Radio-Canada avec Agence France-Presse et Reuters
Des officiels procèdent au décompte des bulletins de vote, après le premier jour de vote sur le projet de Constitution en Égypte. Des officiels procèdent au décompte des bulletins de vote, après le premier jour de vote sur le projet de Constitution en Égypte.  Photo :  AFP/MAHMOUD kHALED

Au lendemain du premier jour de scrutin sur le projet de Constitution, en Égypte, les Frères musulmans revendiquent la victoire.

Samedi, les électeurs de 10 secteurs du pays, dont Le Caire et Alexandrie, se sont prononcés sur le projet de Constitution mis de l'avant par le président Mohamed Morsi. Leurs compatriotes des 17 autres gouvernorats voteront samedi prochain.

Les Frères musulmans, parti islamiste dont est issu le président, ont affirmé dimanche que la majorité des électeurs s'étaient prononcés en faveur de la loi fondamentale. Ils revendiquaient près de 57 % des votes.

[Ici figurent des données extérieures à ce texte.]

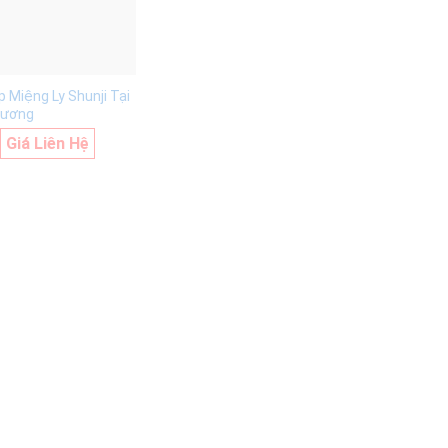
 Miệng Ly Shunji Tại
Dương
Giá Liên Hệ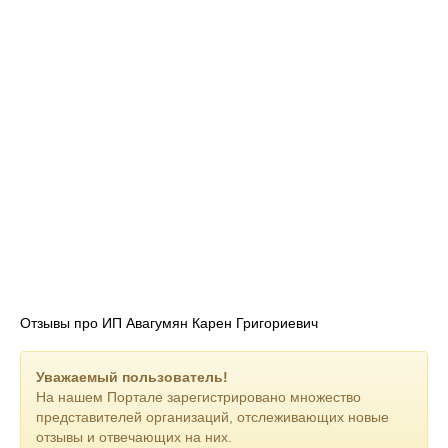
Отзывы про ИП Авагумян Карен Григориевич
Уважаемый пользователь!
На нашем Портале зарегистрировано множество
представителей организаций, отслеживающих новые
отзывы и отвечающих на них.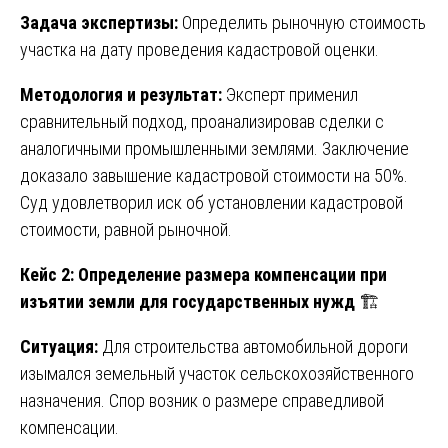
Задача экспертизы:
Определить рыночную стоимость
участка на дату проведения кадастровой оценки.
Методология и результат:
Эксперт применил
сравнительный подход, проанализировав сделки с
аналогичными промышленными землями. Заключение
доказало завышение кадастровой стоимости на 50%.
Суд удовлетворил иск об установлении кадастровой
стоимости, равной рыночной.
Кейс 2: Определение размера компенсации при
изъятии земли для государственных нужд
🏗️
Ситуация:
Для строительства автомобильной дороги
изымался земельный участок сельскохозяйственного
назначения. Спор возник о размере справедливой
компенсации.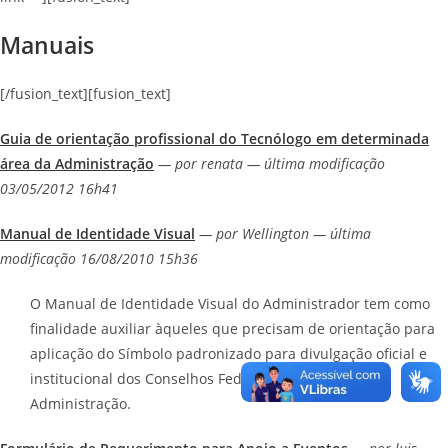
Manuais
[/fusion_text][fusion_text]
Guia de orientação profissional do Tecnólogo em determinada
área da Administração
— por renata — última modificação
03/05/2012 16h41
Manual de Identidade Visual
— por Wellington — última
modificação 16/08/2010 15h36
O Manual de Identidade Visual do Administrador tem como
finalidade auxiliar àqueles que precisam de orientação para
aplicação do Símbolo padronizado para divulgação oficial e
institucional dos Conselhos Federal e Regionais de
Administração.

Un responsable du parti a déclaré que ses résultats se basaient sur le dépouillement de 99 % des bureaux de vote.

L'un des principaux groupes d'opposition au président Morsi et au projet de Constitution, le mouvement du Courant populaire, a également accordé une mince majorité au camp du oui.

Allégations d'irrégularités

Plusieurs ONG égyptiennes ont affirmé dimanche que le référendum sur un projet de Constitution controversé avait été entaché d'irrégularités et demandent qu'un nouveau scrutin soit organisé.

Pendant le scrutin, des observateurs de la société civile ont été empêchés d'entrer dans des bureaux de vote, la supervision judiciaire n'était pas totale et des personnes se sont fait passer pour des magistrats, selon l'Organisation égyptienne des droits de l'homme.

Des femmes auraient également été empêchées d'entrer dans certains bureaux.

Les partisans du projet de Constitution affirment que celle-ci assurera plus de stabilité politique au pays, toujours traversé par des crises, près de deux ans après la chute du régime de Hosni Moubarak. De leur côté, les opposants dénoncent le texte rédigé, selon eux, par des islamistes, et craignent une interprétation plus rigoriste de l'islam.

Les résultats officiels ne seront pas connus avant que tous les Égyptiens en âge de voter se soient prononcés.